There are moments where I think--just for a moment--that I have seen enough to have a pattern to base decisions on, sort of like a template to work from, and make changes to fit the situation. In law school, we called it applying law to the facts at hand.
Then the moment passes, the sun goes out, and the storm clouds roll in, and I have a lying cheating double dealing money laundering attempted murdering child molesting belt buckle whooping individual who I'm sure is otherwise a lovely person sitting in documents before me, and I run for the sanctuary of my boss's office, where I tell her my woes and seek direction.
As bad as it is, it is easier than the recent situations I've had. I have a job that is supposed to be about protecting children. But what do I do when they are the problem? When they are the YOUNG lying cheating double dealing attempted child molesting sexual acting out sneaking out of windows heroin using poor kids diagnosed with ODD, ADHD, ADD, MPD, BPD, ARD who can't stop themselves?
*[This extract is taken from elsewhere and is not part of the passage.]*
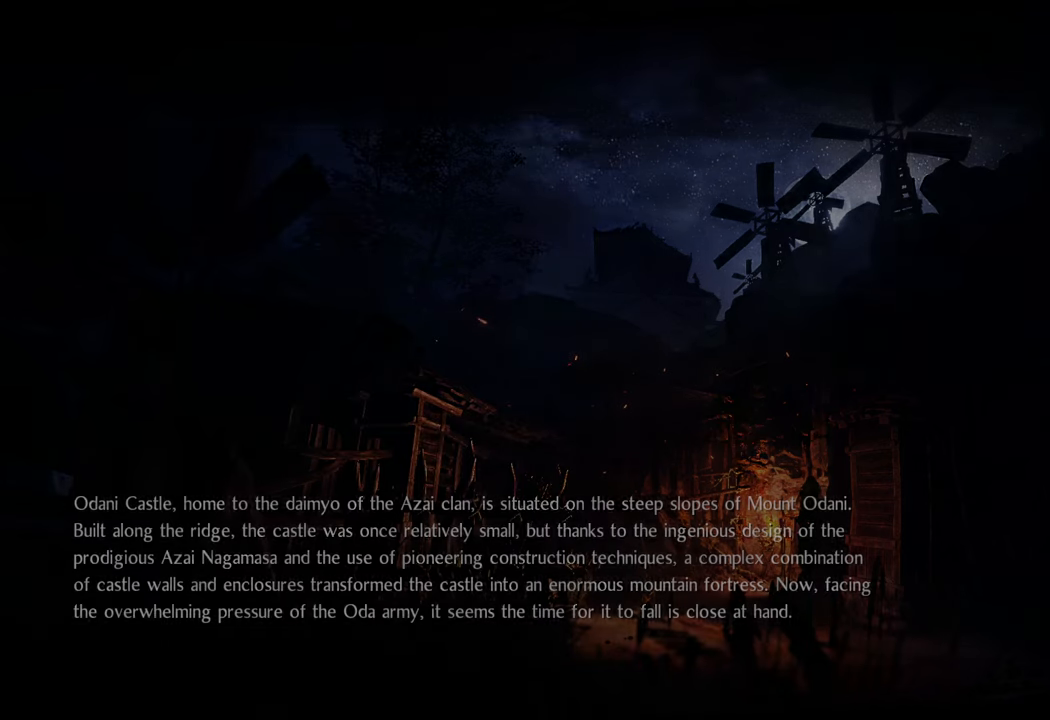
{"buttons": [], "left_stick": "center", "right_stick": "center", "events": []}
In other news, my maid of honor (matron of honor?) behind is being hauled out to Vegas for the bachelorette party. It's really hard for me to leave Vor. I've tried to explaining this to him, but I just get all teary. I think some part of my brain is still convinced that we are STILL in long distance mode, where I have to jealously guard each second, because I may not get any more seconds for another month. Or maybe I am just a homebody who does not like to party.
In other other news, it is 8 pm and my husband is just coming home. Tomorrow it will be 8:30 before I even dream of coming home.